Tune hyperparameters for a strong model (XGBoost or Random Forest) using Optuna, optimizing for **validation revenue**.


In [None]:
if OPTUNA_AVAILABLE:
    print("Setting up Optuna hyperparameter tuning...")
    
    # Choose model to tune (prefer XGBoost if available, else Random Forest)
    if XGBOOST_AVAILABLE:
        model_to_tune = 'XGBoost'
        
        def objective_xgb(trial):
            """Optuna objective for XGBoost, maximizing validation revenue."""
            params = {
                'n_estimators': trial.suggest_int('n_estimators', 50, 300),
                'learning_rate': trial.suggest_float('learning_rate', 0.01, 0.3, log=True),
                'max_depth': trial.suggest_int('max_depth', 3, 10),
                'min_child_weight': trial.suggest_int('min_child_weight', 1, 10),
                'subsample': trial.suggest_float('subsample', 0.6, 1.0),
                'colsample_bytree': trial.suggest_float('colsample_bytree', 0.6, 1.0),
                'random_state': RANDOM_STATE,
                'n_jobs': -1,
                'eval_metric': 'logloss'
            }
            
            model = xgb.XGBClassifier(**params)
            model.fit(X_train_df, y_train)
            
            # Get probabilities
            y_pred_proba = model.predict_proba(X_val_df)[:, 1]
            
            # Optimize threshold to maximize revenue
            best_threshold, best_revenue, _ = optimize_threshold(y_val, y_pred_proba)
            
            return best_revenue  # Optuna maximizes, so return revenue directly
        
        study = optuna.create_study(
            direction='maximize',
            sampler=optuna.samplers.TPESampler(seed=RANDOM_STATE)
        )
        
        print(f"Running Optuna optimization for {model_to_tune} (maximizing validation revenue)...")
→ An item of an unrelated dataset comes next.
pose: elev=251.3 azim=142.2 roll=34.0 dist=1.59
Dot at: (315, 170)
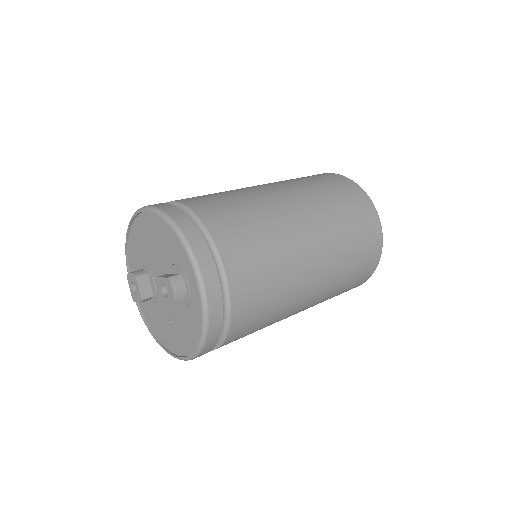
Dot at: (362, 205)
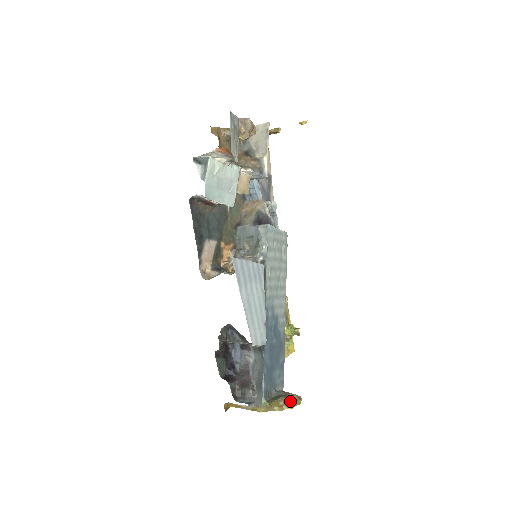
        print("This may take several minutes...")
        
        study.optimize(objective_xgb, n_trials=60, show_progress_bar=True)
        
        print(f"\nBest trial revenue: €{study.best_value:.2f}")
        print(f"Best parameters: {study.best_params}")
        
        # Train final model with best parameters
        best_params = study.best_params.copy()
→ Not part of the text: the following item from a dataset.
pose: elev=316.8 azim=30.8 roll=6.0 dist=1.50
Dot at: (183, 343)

        best_params['random_state'] = RANDOM_STATE
        best_params['n_jobs'] = -1
        best_params['eval_metric'] = 'logloss'
        
        xgb_tuned = xgb.XGBClassifier(**best_params)
        result_xgb_tuned, model_xgb_tuned = evaluate_model(
            xgb_tuned, 'XGBoost (Optuna Tuned)', X_train_df, y_train, X_val_df, y_val
        )
        models['XGBoost (Optuna Tuned)'] = model_xgb_tuned
        results.append(result_xgb_tuned)
        
        print(f"\nTuned Model Performance:")
        print(f"  Accuracy: {result_xgb_tuned['accuracy']:.4f}")
        print(f"  Precision: {result_xgb_tuned['precision']:.4f}")
        print(f"  Recall: {result_xgb_tuned['recall']:.4f}")
        print(f"  F1: {result_xgb_tuned['f1']:.4f}")
        print(f"  ROC-AUC: {result_xgb_tuned['roc_auc']:.4f}")
        print(f"  Best Threshold: {result_xgb_tuned['best_threshold']:.4f}")
        print(f"  Total Revenue: €{result_xgb_tuned['total_revenue']:.2f}")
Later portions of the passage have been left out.